Gallup is perhaps the most widely cited, and they peg the percentage of truly engaged employees in the U.S. workforce at about 31%. And perhaps even more alarming, nearly 20% are described as “actively disengaged.” Think about that for a minute. Imagine that right now, in your organization, about one out of every five people hates their job/work so much, that they are actively sabotaging your organization. Sounds like a crisis, doesn’t it?

OK, but here’s the part that might surprise you:

Engagement is not the problem.

We spend hundreds of millions of dollars every year in this country trying to fix the engagement problem, but in the last several years, we have failed to move the needle on our overall engagement numbers by more than a percentage point. The reason is simple: Engagement is a result.

When you measure engagement, you are documenting a state of mind among your employees that was created over a period of months or years — in the past. That means that your detailed (and depressing) picture of today’s disengaged workforce, unfortunately, gives you very little you can use to actually solve the problem. If cars start rolling off your assembly line with the steering wheel located in the back seat, you don’t come up with a plan for moving each individual steering wheel to the front seat as it comes off the line — you go back into the manufacturing process, and you fix the problem where it started.

For employee engagement, the solution lies in your culture.

It is your workplace culture that generated your poor engagement results. Period. Your workplace culture defines in no uncertain terms what is truly valued inside your workplace, and what is valued then drives behavior. Over time, those behaviors start to grate on people and sow the seeds of disengagement.

Like the fact that once you discover that a process isn’t working, you know it will take six months to a year to get it fixed, given the propensity for red tape in your organization. Like that every time you want to reach across the hall to work with someone from another department to get things done, you stop — because you know you’ll have to get permission from the boss first. Like the way you get shot down every time you ask to bring in an outside expert to share new ideas with your team because your organization doesn’t respect anything that was “not invented here.”

These building blocks of culture create disengagement because they fundamentally interfere with the success of your employees. The more misaligned your culture is with what drives your success, the more likely you will be to have disengaged employees.

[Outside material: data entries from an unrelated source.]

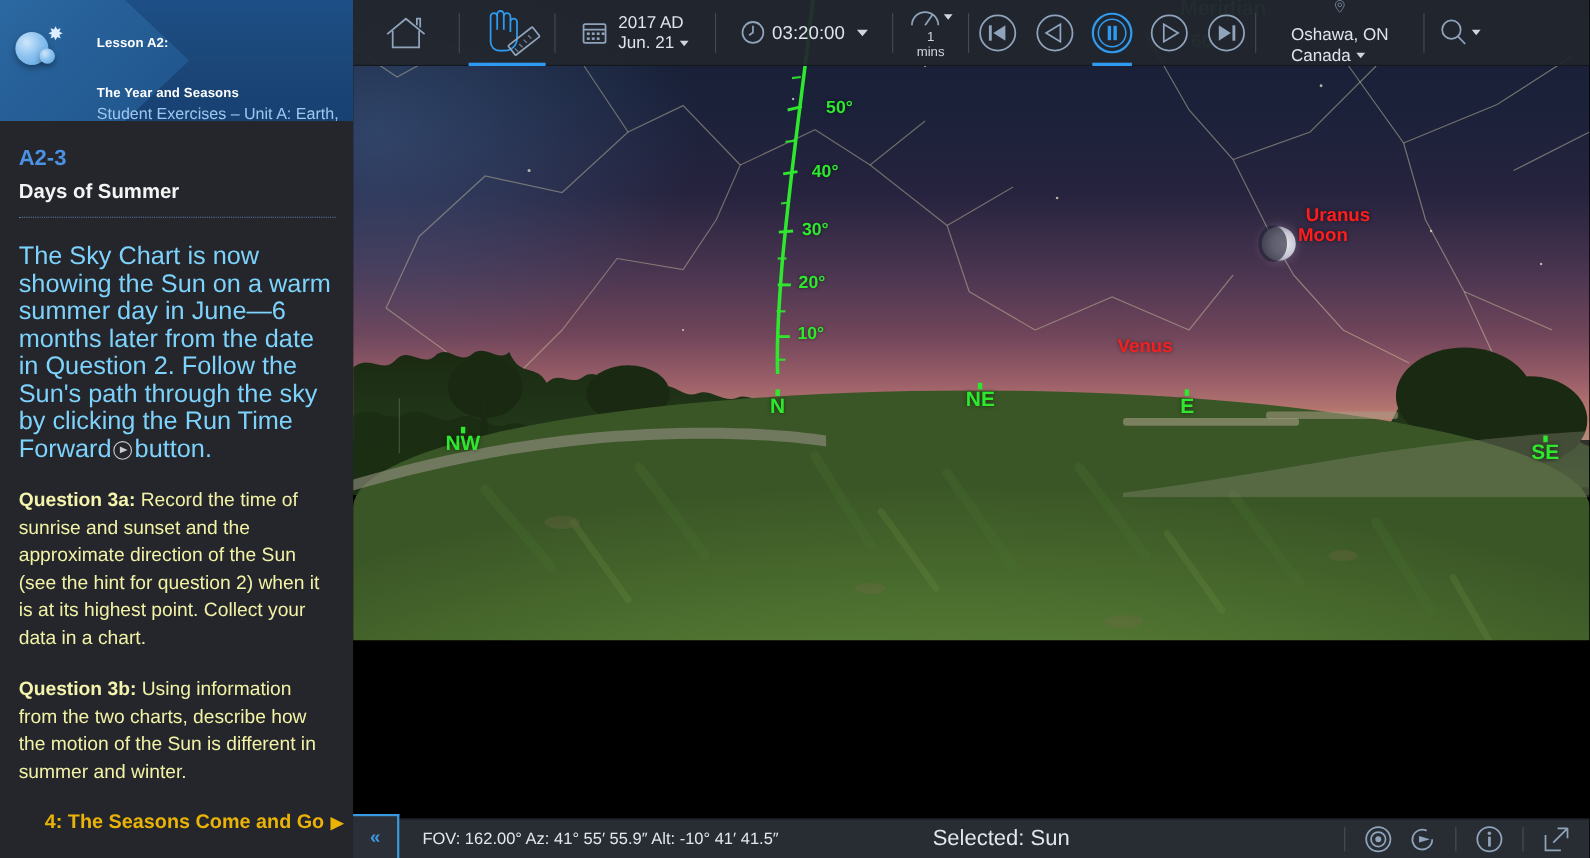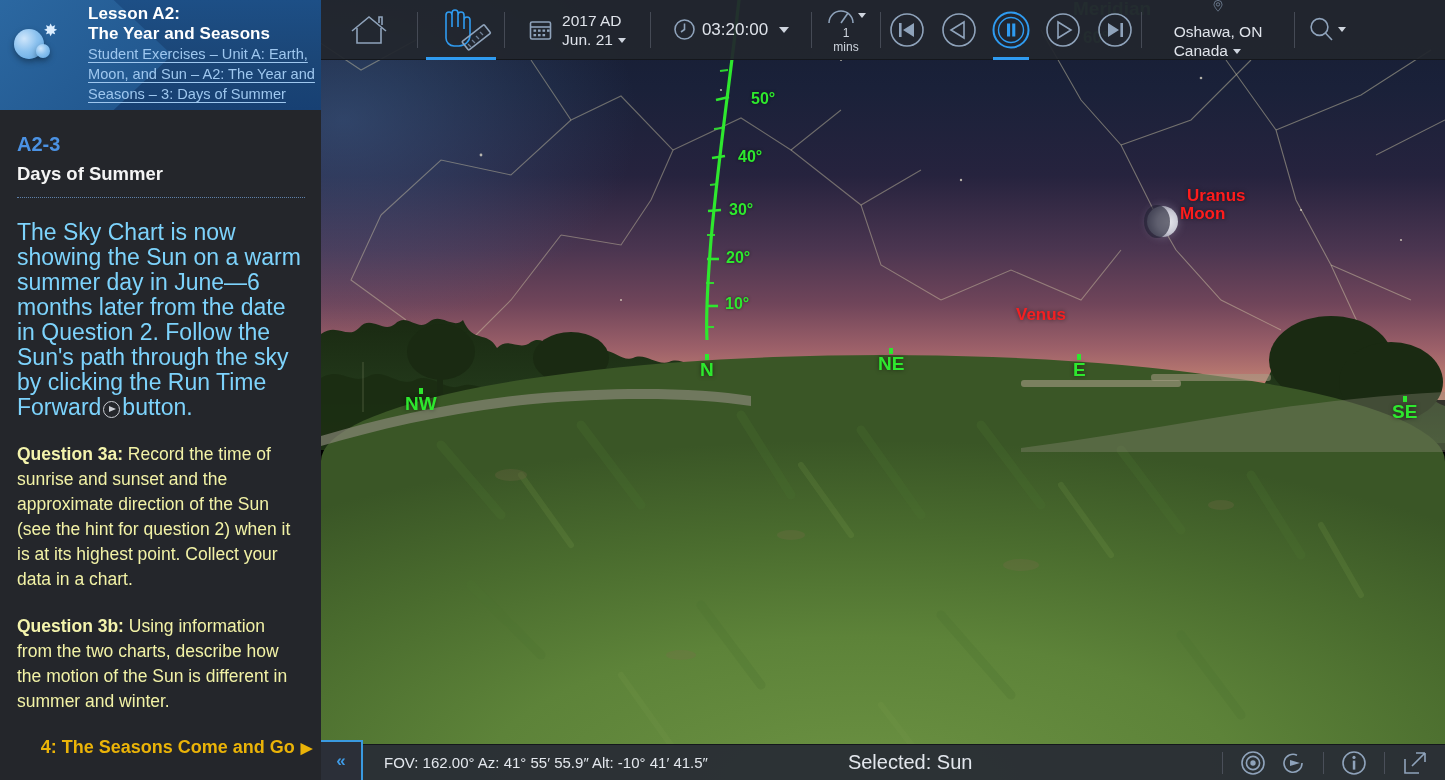--- a/index.html
+++ b/index.html
@@ -33,22 +33,22 @@
     box-shadow: 0 3px 6px rgba(0,0,0,.35);
   }
   #planet-big { left: 14px; top: 29px; width: 30px; height: 30px; }
   #planet-small { left: 36px; top: 44px; width: 14px; height: 14px; }
   #sun-icon-badge {
     position: absolute; left: 42px; top: 22px; width: 17px; height: 17px;
     color: #dceeff; font-size: 17px; line-height: 17px; text-align: center;
   }
   #lesson-title-wrap { position: absolute; left: 88px; top: 4px; width: 232px; }
   .lesson-line {
-    color: #ffffff; font-weight: bold; font-size: 17px; line-height: 20px;
-    letter-spacing: .1px; white-space: nowrap;
+    color: #ffffff; font-weight: bold; font-size: 12px; line-height: 20px;
+    letter-spacing: .1px; white-space: nowrap; margin-top: 25px;
   }
   #breadcrumb {
     color: #9ec7ef; font-size: 14.6px; line-height: 20px;
     text-decoration: underline; text-underline-offset: 3px;
   }
 
   
   #sidebar-body { position: absolute; left: 0; top: 110px; width: 321px; height: 600px; padding: 22px 17px 0 17px; }
   #lesson-code { color: #4b92e4; font-weight: bold; font-size: 20px; line-height: 24px; }
   #lesson-subtitle { color: #f4f4f4; font-weight: bold; font-size: 18.5px; line-height: 24px; margin-top: 6px; }
@@ -72,21 +72,21 @@
     margin-top: 22px; color: #f2f2a6; font-size: 17.5px; line-height: 25px;
   }
   .question b { color: #f4f4ad; font-weight: bold; }
   #next-lesson {
     position: absolute; left: 16px; bottom: 22px; width: 321px; text-align: center;
     color: #eab308; font-weight: bold; font-size: 18px;
   }
   #next-lesson .arrow { display: inline-block; margin-left: 6px; font-size: 15px; }
 
   
-  #skyview { position: absolute; left: 321px; top: 0; width: 1124px; height: 780px; overflow: hidden; }
+  #skyview { position: absolute; left: 321px; top: 0; width: 1124px; height: 582px; overflow: hidden; }
   #sky {
     position: absolute; left: 0; top: 0; width: 1124px; height: 400px;
     background:
       radial-gradient(ellipse 420px 300px at 2% 30%, rgba(70,110,160,.45) 0%, rgba(70,110,160,0) 70%),
       linear-gradient(180deg,
         #161d33 0%, #1a2139 22%, #26233e 44%,
         #4a3550 62%, #70455a 76%, #9c6069 87%, #c08072 96%, #ca8a78 100%);
   }
   #constellations { position: absolute; left: 0; top: 0; width: 1124px; height: 400px; }
   #meridian-layer { position: absolute; left: 0; top: 0; width: 1124px; height: 420px; }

So stop asking people every year if they like their benefits package and then changing the package when the color of the bar next to that question dips into the red. Go back to the “manufacturing” process. Discover what your culture is and how it gets in the way of the success of both your people and the enterprise overall. Then roll up your sleeves and start fine-tuning the alignment of culture and success. When you start fixing those problems, the engagement numbers will start to go up on their own.